» Try it
Wherever the word "begin" shows up in the data, report the line it sits in.

>>

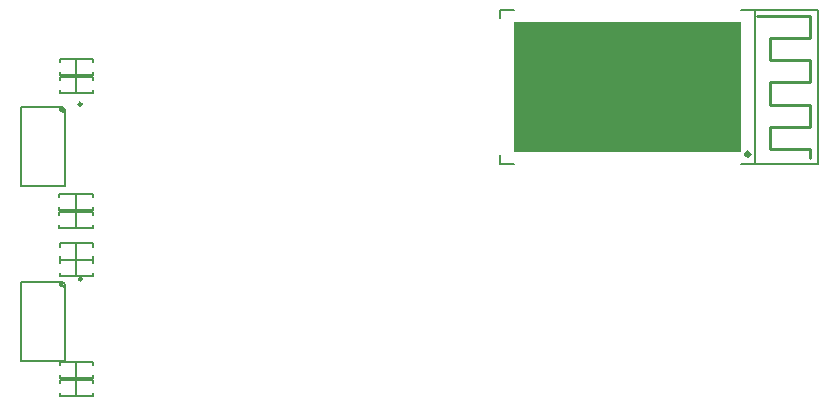
<source format=gbo>
G04 Layer_Color=16777215*
%FSLAX25Y25*%
%MOIN*%
G70*
G01*
G75*
%ADD32C,0.01500*%
%ADD40C,0.01000*%
%ADD45C,0.00984*%
%ADD46C,0.00787*%
%ADD47C,0.00591*%
%ADD49C,0.00500*%
G36*
X32996Y92665D02*
X33784Y91189D01*
X32996D01*
X31815Y92370D01*
Y92961D01*
X32996Y92665D01*
D02*
G37*
G36*
X259108Y136375D02*
X183616D01*
Y179409D01*
X259108D01*
Y136375D01*
D02*
G37*
G36*
X32996Y150894D02*
X33784Y149417D01*
X32996D01*
X31815Y150598D01*
Y151189D01*
X32996Y150894D01*
D02*
G37*
D32*
X261858Y135409D02*
G03*
X261858Y135409I-500J0D01*
G01*
D40*
X264488Y181532D02*
X282205D01*
Y174150D02*
Y181532D01*
X268917Y174150D02*
X282205D01*
X268917Y166768D02*
Y174150D01*
Y166768D02*
X282205D01*
Y159386D02*
Y166768D01*
X268917Y159386D02*
X282205D01*
X268917Y152004D02*
Y159386D01*
Y152004D02*
X282205D01*
Y144622D02*
Y152004D01*
X268917Y144622D02*
X282205D01*
X268917Y137240D02*
Y144622D01*
Y137240D02*
X282205D01*
Y134311D02*
Y137240D01*
D45*
X39394Y93945D02*
G03*
X39394Y93945I-492J0D01*
G01*
Y152173D02*
G03*
X39394Y152173I-492J0D01*
G01*
D46*
X31815Y92961D02*
G03*
X33587Y91189I1772J0D01*
G01*
X31815Y151189D02*
G03*
X33587Y149417I1772J0D01*
G01*
X19217Y92961D02*
X32898D01*
X33784Y92075D01*
Y66583D02*
Y92075D01*
X33587Y91189D02*
X33784D01*
X19217Y66583D02*
X33784D01*
X19217D02*
Y92961D01*
Y151189D02*
X32898D01*
X33784Y150303D01*
Y124811D02*
Y150303D01*
X33587Y149417D02*
X33784D01*
X19217Y124811D02*
X33784D01*
X19217D02*
Y151189D01*
D47*
X37524Y60744D02*
Y66256D01*
X32012Y60744D02*
Y61925D01*
Y60744D02*
X43035D01*
Y61925D01*
Y65075D02*
Y66256D01*
X32012D02*
X43035D01*
X32012Y65075D02*
Y66256D01*
X37524Y54744D02*
Y60256D01*
X32012Y54744D02*
Y55925D01*
Y54744D02*
X43035D01*
Y55925D01*
Y59075D02*
Y60256D01*
X32012D02*
X43035D01*
X32012Y59075D02*
Y60256D01*
X37524Y94744D02*
Y100256D01*
X32012Y94744D02*
Y95925D01*
Y94744D02*
X43035D01*
Y95925D01*
Y99075D02*
Y100256D01*
X32012D02*
X43035D01*
X32012Y99075D02*
Y100256D01*
X37524Y100244D02*
Y105756D01*
X32012Y100244D02*
Y101425D01*
Y100244D02*
X43035D01*
Y101425D01*
Y104575D02*
Y105756D01*
X32012D02*
X43035D01*
X32012Y104575D02*
Y105756D01*
X37500Y110744D02*
Y116256D01*
X31988Y110744D02*
Y111925D01*
Y110744D02*
X43012D01*
Y111925D01*
Y115075D02*
Y116256D01*
X31988D02*
X43012D01*
X31988Y115075D02*
Y116256D01*
X37500Y116744D02*
Y122256D01*
X31988Y116744D02*
Y117925D01*
Y116744D02*
X43012D01*
Y117925D01*
Y121075D02*
Y122256D01*
X31988D02*
X43012D01*
X31988Y121075D02*
Y122256D01*
X37524Y161744D02*
Y167256D01*
X32012Y161744D02*
Y162925D01*
Y161744D02*
X43035D01*
Y162925D01*
Y166075D02*
Y167256D01*
X32012D02*
X43035D01*
X32012Y166075D02*
Y167256D01*
X37524Y155744D02*
Y161256D01*
X32012Y155744D02*
Y156925D01*
Y155744D02*
X43035D01*
Y156925D01*
Y160075D02*
Y161256D01*
X32012D02*
X43035D01*
X32012Y160075D02*
Y161256D01*
D49*
X284764Y132319D02*
Y183500D01*
X263858D02*
X284764D01*
X263858Y132319D02*
X284764D01*
X263858D02*
Y183500D01*
X178858Y180744D02*
Y183500D01*
X183583D01*
X259173D02*
X263858D01*
X259173Y132319D02*
X263858D01*
X178858D02*
X183583D01*
X178858D02*
Y135075D01*
M02*

</source>
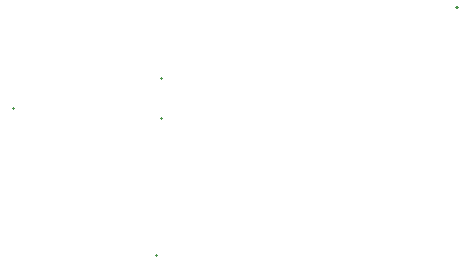
<source format=gbo>
G04 Layer_Color=13813960*
%FSLAX43Y43*%
%MOMM*%
G71*
G01*
G75*
%ADD14C,0.254*%
D14*
X71956Y59280D02*
X71981Y59254D01*
X71956Y62699D02*
X71981Y62673D01*
X71512Y47699D02*
X71538Y47673D01*
X59387Y60141D02*
X59412Y60166D01*
X96962Y68674D02*
X96988Y68648D01*
M02*

</source>
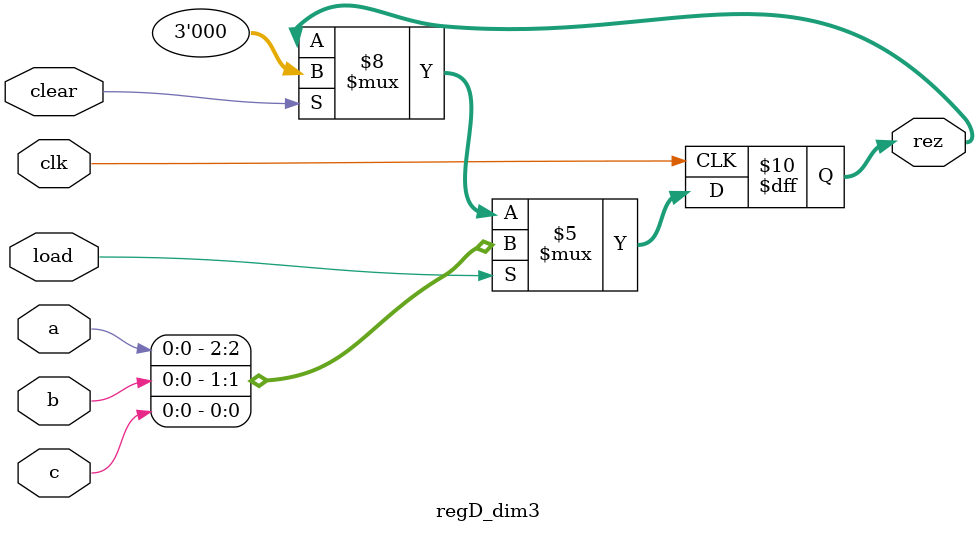
<source format=v>
`timescale 1ns / 1ps


module regD_dim3(input a, b, c, clk, load, clear, output [2:0]rez);
    reg [2:0] rez;

    always @(posedge clk)
        begin
            if (clear == 1) begin
                rez = 0;
            end
            
            if (load == 1) begin
                rez = {a, b, c};
            end
        end
endmodule

</source>
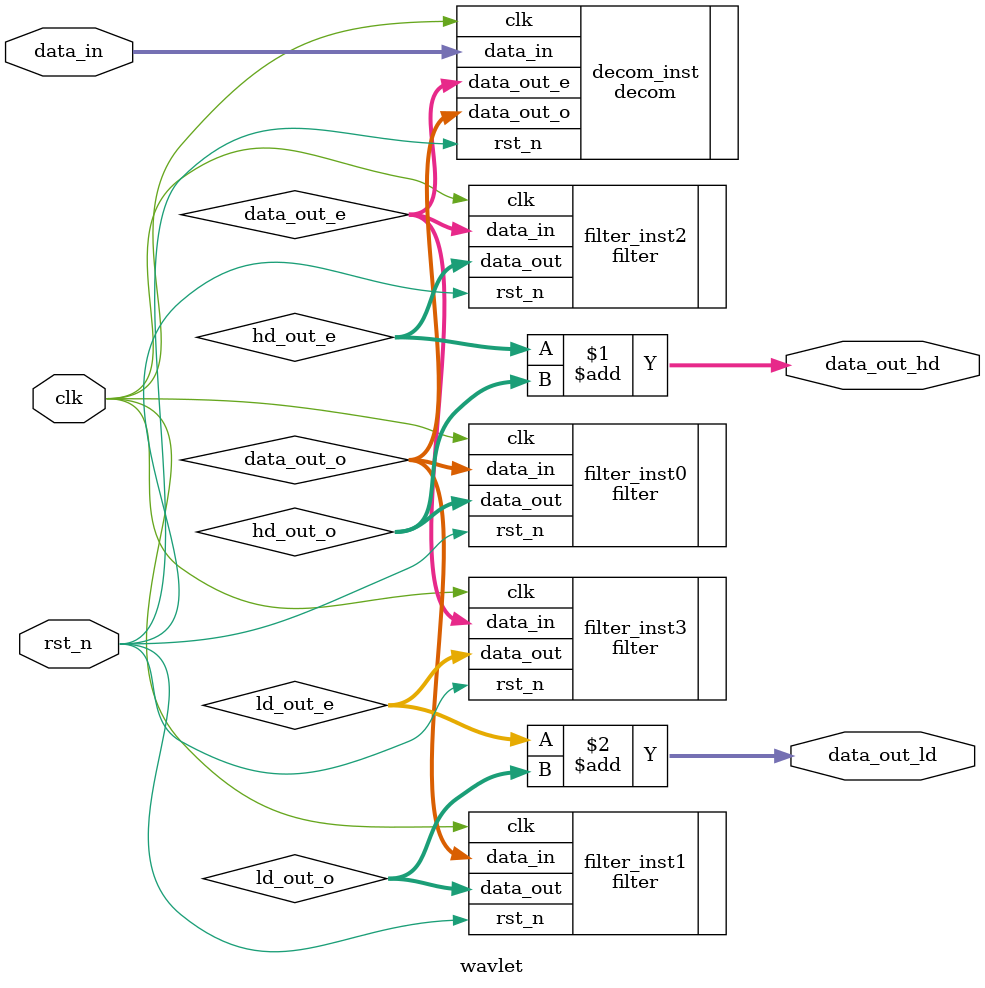
<source format=v>
module wavlet(
	input clk,
	input rst_n,
	input [15:0] data_in,
	output signed [20:0] data_out_hd,
	output signed [20:0] data_out_ld

);



localparam HD_COF0 = -59;
localparam HD_COF1 = 183;
localparam HD_COF2 = -162;
localparam HD_COF3 = -7;
localparam HD_COF4 = 48;
localparam HD_COF5 = 8;
localparam HD_COF6 = -8;
localparam HD_COF7 = -3;


localparam LD_COF0 = -3;
localparam LD_COF1 = 8;
localparam LD_COF2 = 8;
localparam LD_COF3 = -48;
localparam LD_COF4 = -7;
localparam LD_COF5 = 162;
localparam LD_COF6 = 183;
localparam LD_COF7 = 59;


wire signed [19:0] hd_out_e;
wire signed [19:0] hd_out_o;
wire signed [19:0] ld_out_e;
wire signed [19:0] ld_out_o;

wire signed [15:0] data_out_o;
wire signed [15:0] data_out_e;



decom decom_inst (
        .clk         (clk         ) ,//input   
        .rst_n       (rst_n       ) ,//input   
        .data_in     (data_in     ) ,//input   [15:0]
        .data_out_o  (data_out_o  ) ,//output  [15:0]
        .data_out_e  (data_out_e  ));//output  [15:0]
filter #(
        .COF0      (HD_COF0      ),
        .COF1      (HD_COF2      ),
        .COF2      (HD_COF4      ),
        .COF3      (HD_COF6      ))
       filter_inst0 (
        .clk       (clk       ) ,//input   
        .rst_n     (rst_n     ) ,//input   
        .data_in   (data_out_o) ,//input   [15:0]
        .data_out  (hd_out_o  ));//output  [19:0]
filter #(
        .COF0      (LD_COF0      ),
        .COF1      (LD_COF2      ),
        .COF2      (LD_COF4      ),
        .COF3      (LD_COF6      ))
       filter_inst1 (
        .clk       (clk       ) ,//input   
        .rst_n     (rst_n     ) ,//input   
        .data_in   (data_out_o) ,//input   [15:0]
        .data_out  (ld_out_o  ));//output  [19:0]
filter #(
        .COF0      (HD_COF1      ),
        .COF1      (HD_COF3      ),
        .COF2      (HD_COF5      ),
        .COF3      (HD_COF7      ))
       filter_inst2 (
        .clk       (clk       ) ,//input   
        .rst_n     (rst_n     ) ,//input   
        .data_in   (data_out_e) ,//input   [15:0]
        .data_out  (hd_out_e  ));//output  [19:0]
filter #(
        .COF0      (LD_COF1      ),
        .COF1      (LD_COF3      ),
        .COF2      (LD_COF5      ),
        .COF3      (LD_COF7      ))
       filter_inst3 (
        .clk       (clk       ) ,//input   
        .rst_n     (rst_n     ) ,//input   
        .data_in   (data_out_e) ,//input   [15:0]
        .data_out  (ld_out_e  ));//output  [19:0]


assign data_out_hd = hd_out_e + hd_out_o;
assign data_out_ld = ld_out_e + ld_out_o;
endmodule
</source>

<<

» Written response
        begin
            if (clear == 1) begin
            if (load == 1) begin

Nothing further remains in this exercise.